March 11, 2008

How to improve SXSW

Still light on sleep, though.

Suggestions for next year's SXSW:

- segregate beginner, intermediate, technical tracks much better and confine them to a specific area of the convention center. having to run about from one conference room to another is bullshit when the transit time is +15 minutes. No time to have the "hallway conversations" that SXSW used to be famous for.

- add a second slice - perhaps something like "legal", or "social", or "web design" to each conference/discussion and group them in the same area as well. Allow some cross-pollination by letting two adjacent areas have overlapping meeting rooms so you can still have the hallway conversations.

- require panelists to submit a "position paper" or something equivalent so you know they have a POV and won't just get up and say "my startup did this, and this, and this". It's become way too self-congratulatory and pitchlike on the panels.

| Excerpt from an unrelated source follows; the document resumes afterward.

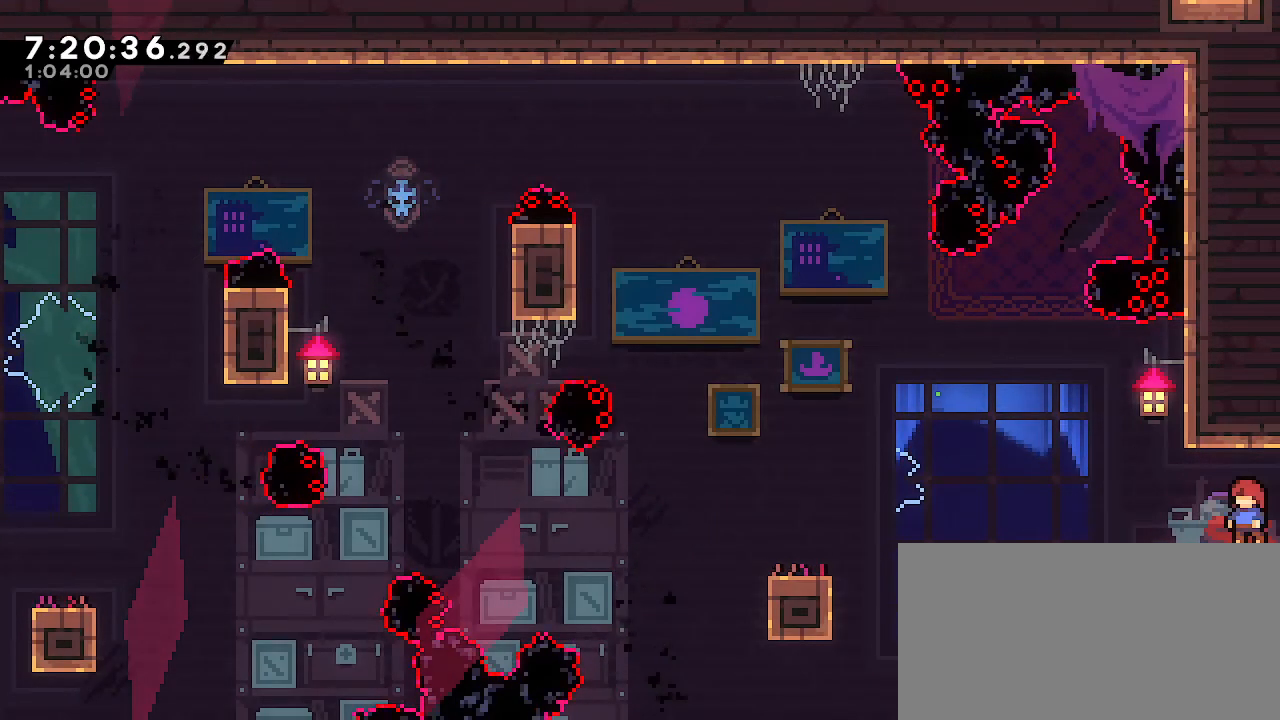
{"dt_ms": 500, "buttons": [], "left_stick": "center", "right_stick": "center", "events": []}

- get more academics in on the panels. All-academic panels with maybe a "practical" moderator. This could lead to exposure to real social science and methodology, something our industry sorely needs if it is to mature.

- Consider capping attendance. 7000 people is just ridiculous because you never see people again after having met them once (or at least, much less frequently than in the past). Cf. hallway conversations.

- Add workshops. Some of us have real technical problems that we need to solve.

- Add an angel/VC track and meetups with the above so we can have an opportunity to learn how to present our ideas and have them criticised/analysed by VC/angel community.

- build a better Web site. The SXSW site is pathetic for a conference with such a design focus and so many good designers in attendance. Make it easier to use. Do a better job of enabling mobile device interaction/use with the site/schedules. We shouldn't have to hunt for third-party schedules to get a useful schedule on our iPhones.

- improve the WiFi. If you're going to have 7000 frikkin' people in the ACC, make sure your bandwidth can handle it without crashing every five minutes as it is now.

- issue podcasts or videos of all the conferences within a week, not six months as has been the case in the past.

At a very conservative estimate, this conference nets $2MM+ without sponsorships. For that sort of money, a lot of people could do a better job.

And what's with 700 presenters? I can assure you that we didn't get 700 good presentations. Start filtering them, damn it.